→ **ACTIVITY**: Could you write out every record below exactly, leaving the pictures out?

[Hardware project source files]
▬▬▬▬▬▬▬▬▬▬
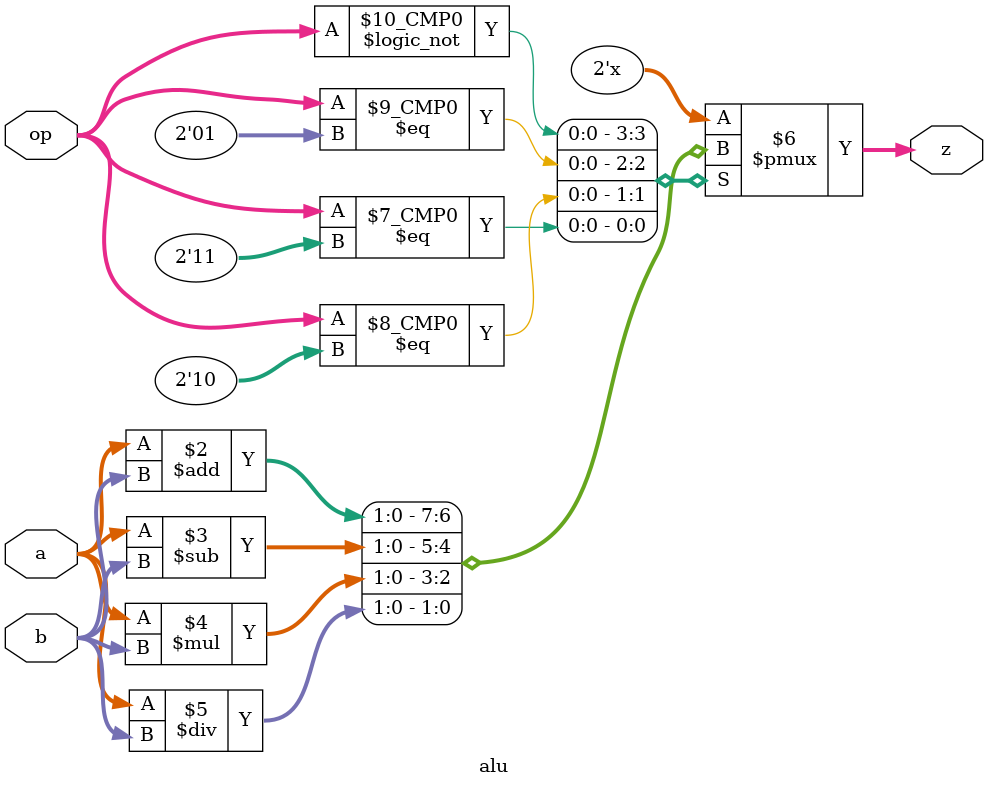
<source format=v>

module alu (a, b, op, z);
  input [1:0] a, b, op;

  output[1:0] z;
  reg[1:0] z;

  always @(a or b or op)
    case (op) 
      0 : z = a + b; 
      1 : z = a -b;
      2 : z = a * b;
      3 : z = a / b;
    endcase
endmodule

</source>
▬▬▬▬▬▬▬▬▬▬
→ **OUTPUT**:
<source format=v>

module alu (a, b, op, z);
  input [1:0] a, b, op;

  output[1:0] z;
  reg[1:0] z;

  always @(a or b or op)
    case (op) 
      0 : z = a + b; 
      1 : z = a -b;
      2 : z = a * b;
      3 : z = a / b;
    endcase
endmodule

</source>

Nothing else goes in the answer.